KB: The Football Association [FA] said we couldn't play futsal, they wouldn't sanction the futsal league, so I got in touch with FIFA and pointed out that it was being played all round the world. FIFA said of course you're allowed to play, and told the FA.
John Warnock, brother of Neil [former Sheffield United manager, currently with Crystal Palace], was Academy director at Sheffield United, and had seen futsal on the continent and he'd got an inkling that he wanted to get the FA to go that way; once I'd got started and the internet linked us together, we discovered a group in Tranmere that were getting on cheap flights and going and playing in tournaments on the continent, so we got a tournament together in Sheffield. FIFA came, the FA came, and it was decided that they would have a futsal development committee and I think the first year's budget was about £1,000, which covered coffee and transport for the FA to the meetings.
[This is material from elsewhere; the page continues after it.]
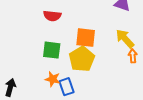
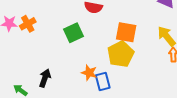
green square: (52, 50) -> (73, 33), moved, turned -36

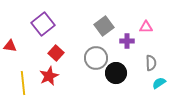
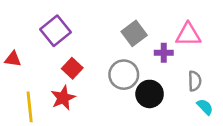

Dermot Collins is the key man there, he's the manager for small sided football and luckily he saw the advantage of futsal almost immediately.
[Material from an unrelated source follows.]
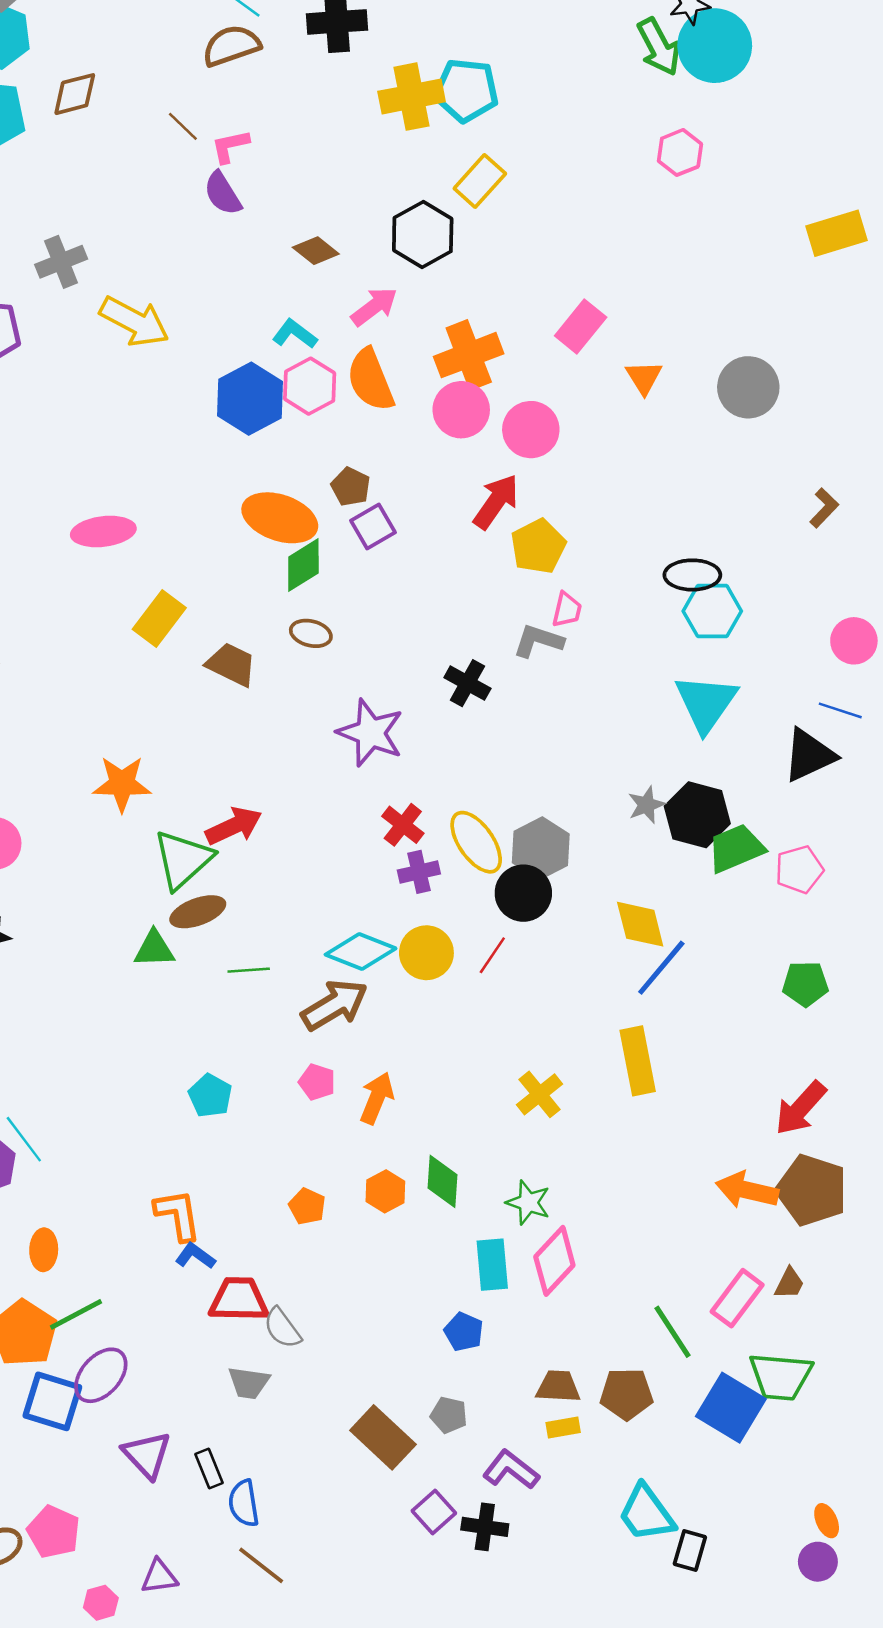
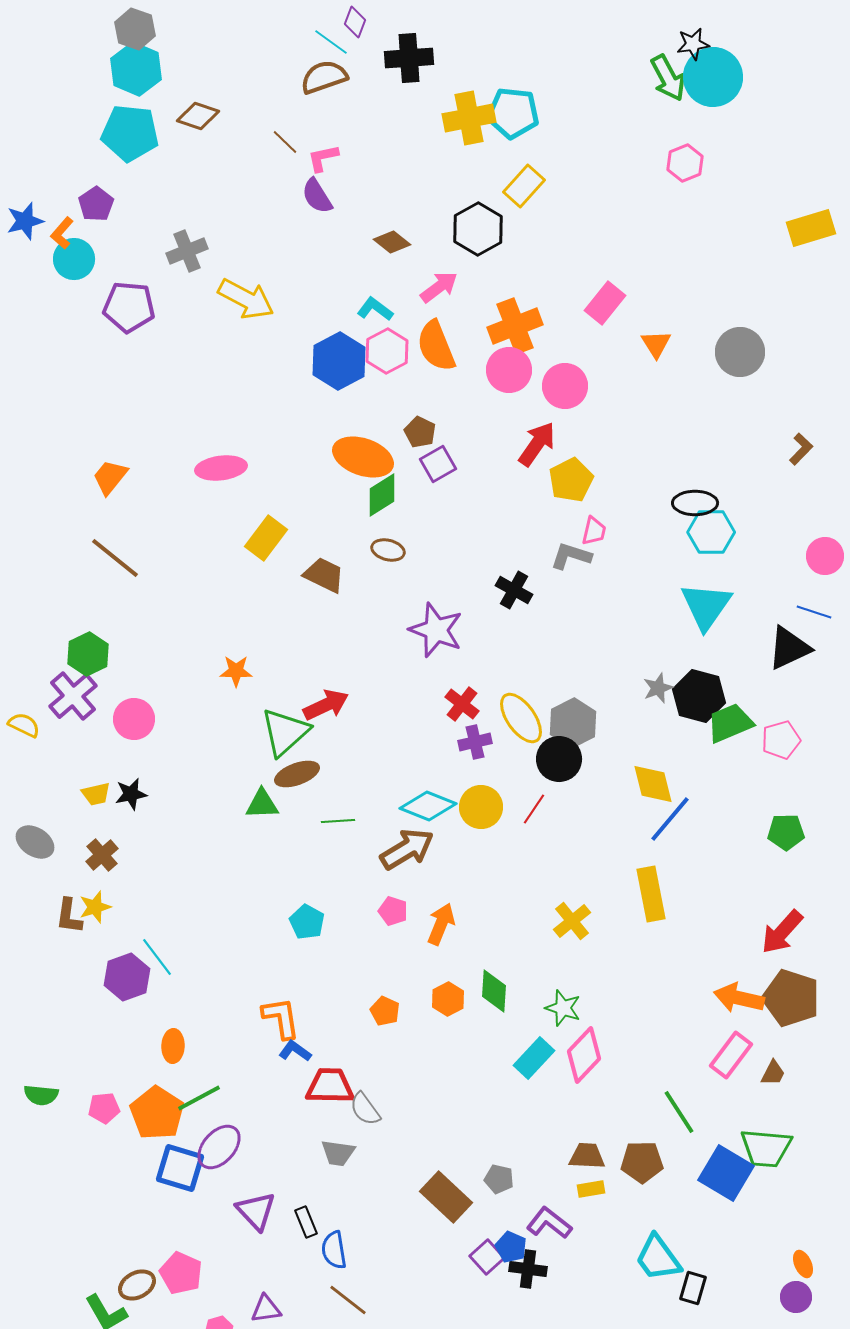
brown diamond: (75, 94) -> (198, 116), turned 33
orange star: (122, 784) -> (236, 671), size x0.7
cyan rectangle: (492, 1265) -> (534, 1058), turned 48
pink rectangle: (737, 1298) -> (731, 1055), moved
blue pentagon: (464, 1332) -> (511, 1247), moved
For too long we've seen on television, in World Cups, and they've said that the Brazilians can't defend, yet they go on and win the darn thing. Why can't they defend? They can; they're good defenders, because in futsal there's no sliding tackles or barging, these players are educated not to be flying in on their backsides. You think of every England defender, he spends as much time on his backside as he does on his feet. It looks as good from the stands, but it takes a player out of the game.
SGB: Is there a future for futsal in schools and in the curriculum?
KB: I think they've [the FA] got quite a budget to go to into schools. Of course, the other thing about schools is, because of the fair play involved in the game and there's no barging and no sliding, because accumulated fouls equals a penalty from a slightly longer distance, because of the skill involved, teachers pick up more quickly than anybody else on the benefits of the game. Also, they're not locked in this club culture in England where you've got the players, parents, everybody shouting on the touchline. This might be a way to break that a little bit. But to produce the players that Brazil are producing, we've got to start playing futsal at age nine, ten.
SGB: I think this sport could be good for my readers, independent sports retailers in the UK. All the major manufacturers make futsal gear, after all - but many of them don't sell it in the UK.
KB: If you go to Italy you've got 70,000 men registered to play futsal. That's where that bloody defence comes from. So, every major company sells shiploads of this gear, they just don't sell shiploads in England. When we started out, we were importing balls to play with, just ten years ago. If somebody went on holiday, we were asking them to bring us one back.